Here's the deal, you want a girl to pay attention to you? Don't get the deck of cards that says, "I'm compensating for my low testosterone." Get Stasia's deck. Women (and men) of all ages are taken with her esthetic. You keep that out on the lunch table. A girl picks it up and oohs and ahhs over its cuteness. She asks why you have the deck. You say a friend of a friend designed it. (I'm your friend. Stasia's my friend. It's true enough.) And you grabbed it today because there's something you're working on with it. Then you point out that the case says it can be used as an oracle deck and there's this little fortune-telling ritual you'd like to try. Cute drawings, kittens, fortune-telling rituals: you'll be a girl magnet. 

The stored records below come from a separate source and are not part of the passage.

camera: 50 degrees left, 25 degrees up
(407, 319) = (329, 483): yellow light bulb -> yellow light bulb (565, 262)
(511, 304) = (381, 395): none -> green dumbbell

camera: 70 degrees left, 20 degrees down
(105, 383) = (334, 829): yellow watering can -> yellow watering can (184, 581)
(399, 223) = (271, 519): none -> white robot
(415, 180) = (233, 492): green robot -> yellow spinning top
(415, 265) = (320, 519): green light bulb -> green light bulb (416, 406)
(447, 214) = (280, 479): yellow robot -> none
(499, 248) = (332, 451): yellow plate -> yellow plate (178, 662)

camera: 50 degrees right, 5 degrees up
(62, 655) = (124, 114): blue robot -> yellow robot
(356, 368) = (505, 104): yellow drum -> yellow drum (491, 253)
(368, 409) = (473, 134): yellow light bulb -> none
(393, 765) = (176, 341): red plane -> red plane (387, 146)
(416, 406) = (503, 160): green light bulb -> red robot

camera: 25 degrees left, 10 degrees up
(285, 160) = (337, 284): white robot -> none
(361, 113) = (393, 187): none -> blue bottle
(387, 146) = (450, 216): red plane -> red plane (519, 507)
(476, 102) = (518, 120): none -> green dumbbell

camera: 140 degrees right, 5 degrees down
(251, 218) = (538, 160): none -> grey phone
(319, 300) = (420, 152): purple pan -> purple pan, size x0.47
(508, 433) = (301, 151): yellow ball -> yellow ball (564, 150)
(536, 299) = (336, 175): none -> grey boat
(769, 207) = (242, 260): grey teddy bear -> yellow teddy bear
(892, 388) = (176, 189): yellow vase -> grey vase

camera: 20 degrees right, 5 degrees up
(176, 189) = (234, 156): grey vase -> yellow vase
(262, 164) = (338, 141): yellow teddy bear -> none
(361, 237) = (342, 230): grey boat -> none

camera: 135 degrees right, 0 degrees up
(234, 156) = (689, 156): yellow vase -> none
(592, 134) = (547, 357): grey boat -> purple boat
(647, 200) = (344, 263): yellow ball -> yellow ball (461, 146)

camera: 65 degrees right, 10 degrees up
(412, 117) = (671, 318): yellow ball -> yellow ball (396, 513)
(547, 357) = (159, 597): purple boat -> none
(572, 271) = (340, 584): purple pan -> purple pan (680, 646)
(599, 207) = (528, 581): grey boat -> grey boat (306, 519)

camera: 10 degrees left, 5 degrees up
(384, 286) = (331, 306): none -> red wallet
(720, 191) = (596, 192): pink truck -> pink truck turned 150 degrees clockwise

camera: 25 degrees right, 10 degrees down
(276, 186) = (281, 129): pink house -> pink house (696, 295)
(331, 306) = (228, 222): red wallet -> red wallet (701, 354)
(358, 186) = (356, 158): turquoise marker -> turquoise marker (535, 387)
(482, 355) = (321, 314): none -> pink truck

Then do a trick in the guise of a fortune-telling routine. Make it positive. Don't be like, "Uhhhh... I think you're going to get cancer." There should be some sort of magic surprise/coincidence at the end. Don't take credit for it. Blame the deck or the universe or her "energy." Don't make it something about you or your "compatibility" with her. Too soon. When you're done, don't do any more tricks. Tell her you have to get going and excuse yourself. Be a little mysterious.Before you go, imply you might have something else you're working on that you'd like to show her in the future. "You have a very unique energy," you say. Then go on your way. Just plant the seed, baby. Trust me. I'll Cyrano your ass into going to prom with the head cheerleader if you just have a little faith.